Venice Excommunicated
On April 27th, 1509, the Pope attempted to restrict the power of Venice.
Giuliano della Rovere, elected Pope Julius II in 1503 by an overwhelming majority of his fellow cardinals, was the pontiff who commissioned Michelangelo to paint the ceiling of the Sistine Chapel and founded the Swiss Guard for his personal protection. Believing the papacy’s temporal power to be essential to its spiritual authority, he was determined to recover control over the whole territory of the Papal States, which had been partly gnawed away by rivals such as the Republic of Venice.

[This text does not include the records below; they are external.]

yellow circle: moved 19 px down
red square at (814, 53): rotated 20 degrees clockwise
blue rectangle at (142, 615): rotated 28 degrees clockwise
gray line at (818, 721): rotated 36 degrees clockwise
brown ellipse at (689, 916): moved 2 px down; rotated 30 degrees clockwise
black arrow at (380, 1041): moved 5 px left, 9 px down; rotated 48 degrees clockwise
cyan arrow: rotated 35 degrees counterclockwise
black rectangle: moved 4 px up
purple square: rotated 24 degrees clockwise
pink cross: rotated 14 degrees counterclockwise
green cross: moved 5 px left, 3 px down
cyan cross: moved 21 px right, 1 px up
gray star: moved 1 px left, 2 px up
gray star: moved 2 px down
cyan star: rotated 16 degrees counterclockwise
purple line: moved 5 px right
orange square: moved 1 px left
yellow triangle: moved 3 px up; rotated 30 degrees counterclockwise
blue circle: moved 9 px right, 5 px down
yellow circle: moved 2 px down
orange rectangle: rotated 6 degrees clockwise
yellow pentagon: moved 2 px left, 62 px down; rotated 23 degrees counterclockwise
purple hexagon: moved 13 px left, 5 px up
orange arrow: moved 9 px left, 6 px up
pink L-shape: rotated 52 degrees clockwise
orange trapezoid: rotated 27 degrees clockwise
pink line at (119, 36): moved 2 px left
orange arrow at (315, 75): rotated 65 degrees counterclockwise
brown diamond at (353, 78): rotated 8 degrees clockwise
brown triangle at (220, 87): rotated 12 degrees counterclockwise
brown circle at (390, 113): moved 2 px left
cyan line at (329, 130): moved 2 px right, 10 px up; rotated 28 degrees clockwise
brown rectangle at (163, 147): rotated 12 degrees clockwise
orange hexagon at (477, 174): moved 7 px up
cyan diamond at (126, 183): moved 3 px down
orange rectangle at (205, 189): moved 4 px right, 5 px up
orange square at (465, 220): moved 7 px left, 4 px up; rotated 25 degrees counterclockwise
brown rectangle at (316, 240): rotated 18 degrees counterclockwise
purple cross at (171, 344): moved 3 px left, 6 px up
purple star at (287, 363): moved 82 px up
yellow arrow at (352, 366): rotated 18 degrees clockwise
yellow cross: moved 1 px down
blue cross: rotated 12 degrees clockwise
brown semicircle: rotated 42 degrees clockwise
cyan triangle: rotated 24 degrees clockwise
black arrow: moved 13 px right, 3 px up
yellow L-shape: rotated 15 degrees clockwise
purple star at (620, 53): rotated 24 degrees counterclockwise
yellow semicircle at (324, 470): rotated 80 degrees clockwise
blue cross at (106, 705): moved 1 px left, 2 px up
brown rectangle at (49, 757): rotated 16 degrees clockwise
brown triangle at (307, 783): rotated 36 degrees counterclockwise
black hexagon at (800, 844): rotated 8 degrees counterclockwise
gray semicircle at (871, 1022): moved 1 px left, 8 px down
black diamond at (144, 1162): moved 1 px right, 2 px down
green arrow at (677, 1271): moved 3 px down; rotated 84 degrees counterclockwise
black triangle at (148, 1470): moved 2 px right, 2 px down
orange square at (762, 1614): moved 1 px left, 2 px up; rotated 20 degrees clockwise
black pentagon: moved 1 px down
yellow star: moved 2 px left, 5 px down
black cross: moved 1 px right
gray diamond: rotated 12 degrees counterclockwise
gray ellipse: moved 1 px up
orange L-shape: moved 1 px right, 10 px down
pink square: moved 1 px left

Venice had taken control of the cities of Faenza, Rimini and Ravenna to extend its territories on the Italian mainland. Announcing his intention to reduce Venice to the status of a fishing village, Julius organised an alliance with Louis XIII of France, the Holy Roman Emperor Maximilian I and King Ferdinand II of Aragon who, scenting rich pickings, allied as the League of Cambrai. Julius issued a ferocious bull that declared a solemn excommunication and interdict against the Republic which, as the historian John Julius Norwich summarised it, authorised
‘any other state or person to attack or despoil her or any of her subjects, to obstruct her traffic on land or sea and to do her all possible harm and hurt ...’
The Venetian authorities refused to accept the bull and forbade its publication anywhere in their territory, but in May a force of Venetian mercenaries was decisively trounced in battle by the French at Agnadello, near Cremona. Venice fell into profound gloom as the League went on to seize not only Faenza, Rimini and Ravenna, but Padua, Verona and Vicenza too, as well as Brindisi and Otranto in the south of Italy.
The horrified Venetians submitted to Pope Julius who, in a remarkable volte-face, allied the papacy with Venice to prevent the French from menacing his power in Italy.
After his improbable transformation into the saviour of Venice, Julius died in 1513. After years of fighting, complicated manoeuvrings and shifting alliances, the situation in Italy returned to the uneasy stalemate of the beginning of his papacy.